Despite the well-documented difficulties in production, distribution and exhibition that it has faced over the last fifty years, African cinema has managed to establish itself as an innovative and challenging body of filmmaking. This book represents a response to some of the best of those films. It is the first introduction of its kind to an important cross-section of postcolonial African filmmakers from the 1950s to the present. The book brings together ideas from a range of disciplines, film studies, African cultural studies and, in particular, postcolonial studies, to combine the in-depth analysis of individual films and bodies of work by individual directors with a sustained interrogation of these films in relation to important theoretical concepts.
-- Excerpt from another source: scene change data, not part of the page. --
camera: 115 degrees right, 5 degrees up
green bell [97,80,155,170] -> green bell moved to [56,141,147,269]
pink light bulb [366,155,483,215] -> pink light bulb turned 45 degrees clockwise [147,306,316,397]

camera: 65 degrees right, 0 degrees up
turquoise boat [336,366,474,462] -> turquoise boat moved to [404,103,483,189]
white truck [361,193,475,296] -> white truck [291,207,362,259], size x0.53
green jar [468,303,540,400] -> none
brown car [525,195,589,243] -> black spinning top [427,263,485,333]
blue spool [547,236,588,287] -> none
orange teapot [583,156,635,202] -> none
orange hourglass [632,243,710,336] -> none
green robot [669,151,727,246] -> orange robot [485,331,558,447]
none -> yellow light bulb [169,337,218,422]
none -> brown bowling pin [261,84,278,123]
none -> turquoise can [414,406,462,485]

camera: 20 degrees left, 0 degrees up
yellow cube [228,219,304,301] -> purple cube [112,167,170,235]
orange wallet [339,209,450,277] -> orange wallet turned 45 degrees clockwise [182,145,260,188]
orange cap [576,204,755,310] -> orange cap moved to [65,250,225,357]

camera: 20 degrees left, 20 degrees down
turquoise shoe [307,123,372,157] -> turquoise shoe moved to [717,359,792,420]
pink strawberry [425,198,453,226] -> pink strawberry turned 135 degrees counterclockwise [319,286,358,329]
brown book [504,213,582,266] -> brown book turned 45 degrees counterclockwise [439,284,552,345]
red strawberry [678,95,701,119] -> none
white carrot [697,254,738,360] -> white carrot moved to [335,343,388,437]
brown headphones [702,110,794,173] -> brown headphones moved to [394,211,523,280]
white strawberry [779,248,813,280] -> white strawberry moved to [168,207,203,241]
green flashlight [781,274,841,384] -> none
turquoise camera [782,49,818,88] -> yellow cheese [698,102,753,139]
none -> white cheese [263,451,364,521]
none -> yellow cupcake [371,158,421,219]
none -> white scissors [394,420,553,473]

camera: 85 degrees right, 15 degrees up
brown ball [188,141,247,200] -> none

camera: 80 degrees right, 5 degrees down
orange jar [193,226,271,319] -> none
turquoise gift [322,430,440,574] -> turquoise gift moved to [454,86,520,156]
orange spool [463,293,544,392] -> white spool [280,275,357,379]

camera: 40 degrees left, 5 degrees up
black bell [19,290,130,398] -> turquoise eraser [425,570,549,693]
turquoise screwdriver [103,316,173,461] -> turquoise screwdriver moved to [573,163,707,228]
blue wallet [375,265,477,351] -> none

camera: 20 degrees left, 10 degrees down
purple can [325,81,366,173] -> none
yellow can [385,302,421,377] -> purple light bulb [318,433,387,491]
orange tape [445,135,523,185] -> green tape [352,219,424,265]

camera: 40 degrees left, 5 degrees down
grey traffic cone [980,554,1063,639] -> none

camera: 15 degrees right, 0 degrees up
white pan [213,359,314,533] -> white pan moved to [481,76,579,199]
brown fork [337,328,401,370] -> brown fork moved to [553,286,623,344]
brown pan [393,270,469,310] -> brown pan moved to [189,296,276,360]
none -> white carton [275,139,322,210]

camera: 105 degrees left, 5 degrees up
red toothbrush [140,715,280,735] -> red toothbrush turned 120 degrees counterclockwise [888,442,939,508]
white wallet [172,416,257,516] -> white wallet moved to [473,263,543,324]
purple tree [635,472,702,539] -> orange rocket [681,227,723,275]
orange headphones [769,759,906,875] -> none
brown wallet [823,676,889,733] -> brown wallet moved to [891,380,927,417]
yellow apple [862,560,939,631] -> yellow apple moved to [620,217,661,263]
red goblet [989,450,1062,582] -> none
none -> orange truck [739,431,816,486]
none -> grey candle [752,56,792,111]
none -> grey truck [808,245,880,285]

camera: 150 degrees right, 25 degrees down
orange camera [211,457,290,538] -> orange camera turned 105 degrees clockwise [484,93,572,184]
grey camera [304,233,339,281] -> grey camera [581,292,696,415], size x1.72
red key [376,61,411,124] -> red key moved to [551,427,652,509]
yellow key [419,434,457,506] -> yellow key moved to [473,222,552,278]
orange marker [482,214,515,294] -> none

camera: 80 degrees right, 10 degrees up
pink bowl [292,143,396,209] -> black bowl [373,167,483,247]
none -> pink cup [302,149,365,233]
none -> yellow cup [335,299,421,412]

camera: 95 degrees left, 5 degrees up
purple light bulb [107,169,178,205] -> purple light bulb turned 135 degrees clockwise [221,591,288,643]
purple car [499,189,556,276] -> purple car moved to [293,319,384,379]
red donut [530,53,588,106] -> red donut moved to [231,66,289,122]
It provides both an overview of the director's output to date, and the necessary background to enable readers to achieve a better understanding of the director's choice of subject matter, aesthetic or formal strategies, ideological stance. The book focuses on what might loosely be called the auteur tradition of filmmaking, closely associated with Francophone African cinema, which explicitly views the director as the 'author' of a work of art. The aim is to re-examine the development of the authorial tradition in Africa, as well as the conception of both artist and audience that has underpinned it at various stages over the past fifty years. The works of Youssef Chahine, Ousmane Sembene, Med Hondo, Djibril Diop Mambety, Souleymane Cissé, Flora Gomes, Idrissa Ouédraogo, Moufida Tlatli, Jean-Pierre Bekolo, and Darrell James Roodt are discussed.